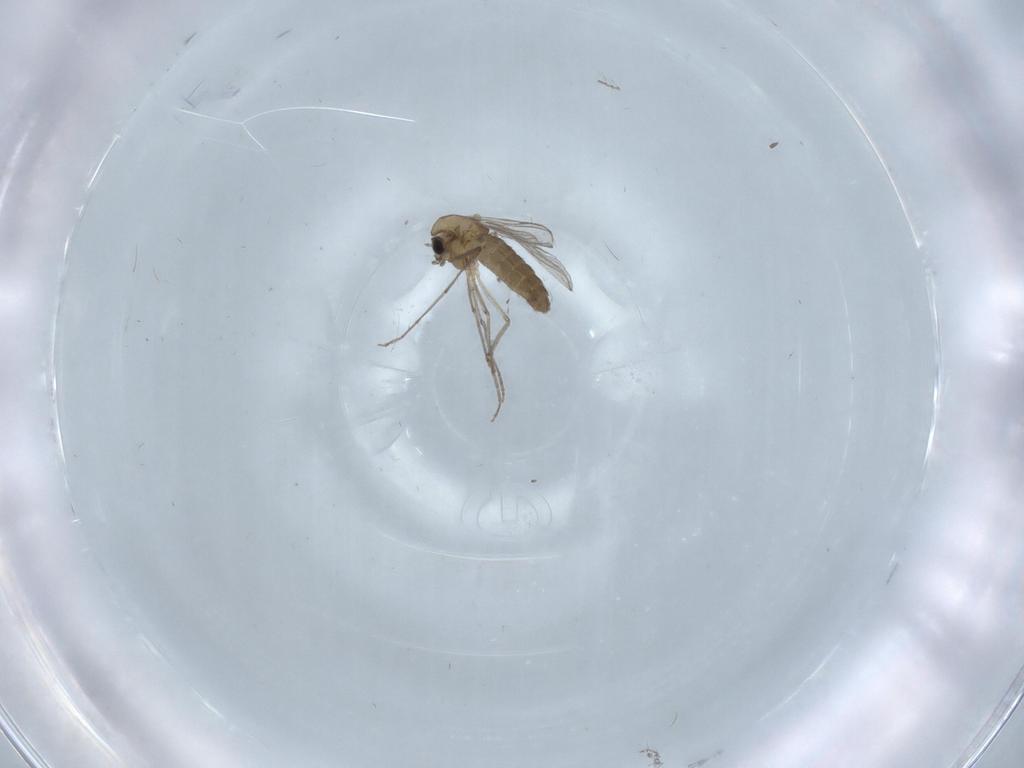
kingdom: Animalia
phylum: Arthropoda
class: Insecta
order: Diptera
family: Chironomidae
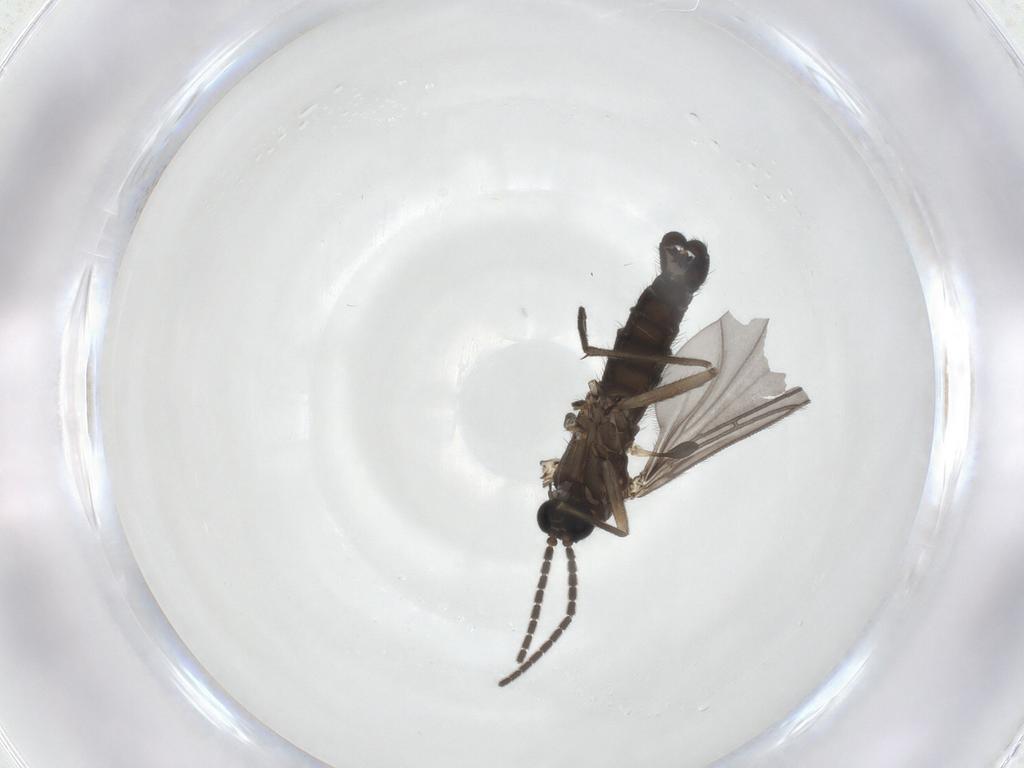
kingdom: Animalia
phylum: Arthropoda
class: Insecta
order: Diptera
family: Sciaridae
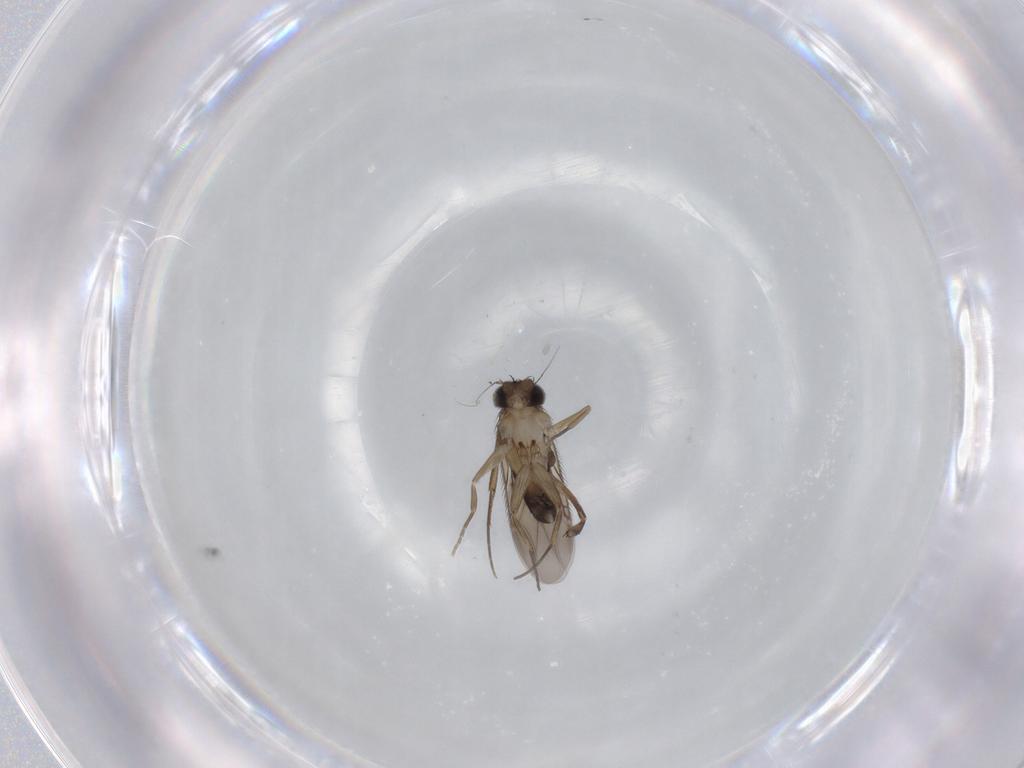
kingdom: Animalia
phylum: Arthropoda
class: Insecta
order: Diptera
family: Phoridae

----

GOAL OF THE EXERCISE => Can you render every line of the listing above as a Markdown table with the columns Row and Line, skipping blank lines? Leave the pictures out of your answer.

OUTPUT BELOW =>
| Row | Line |
|---|---|
| 1 | kingdom: Animalia |
| 2 | phylum: Arthropoda |
| 3 | class: Insecta |
| 4 | order: Diptera |
| 5 | family: Chironomidae |
| 6 | kingdom: Animalia |
| 7 | phylum: Arthropoda |
| 8 | class: Insecta |
| 9 | order: Diptera |
| 10 | family: Sciaridae |
| 11 | kingdom: Animalia |
| 12 | phylum: Arthropoda |
| 13 | class: Insecta |
| 14 | order: Diptera |
| 15 | family: Phoridae |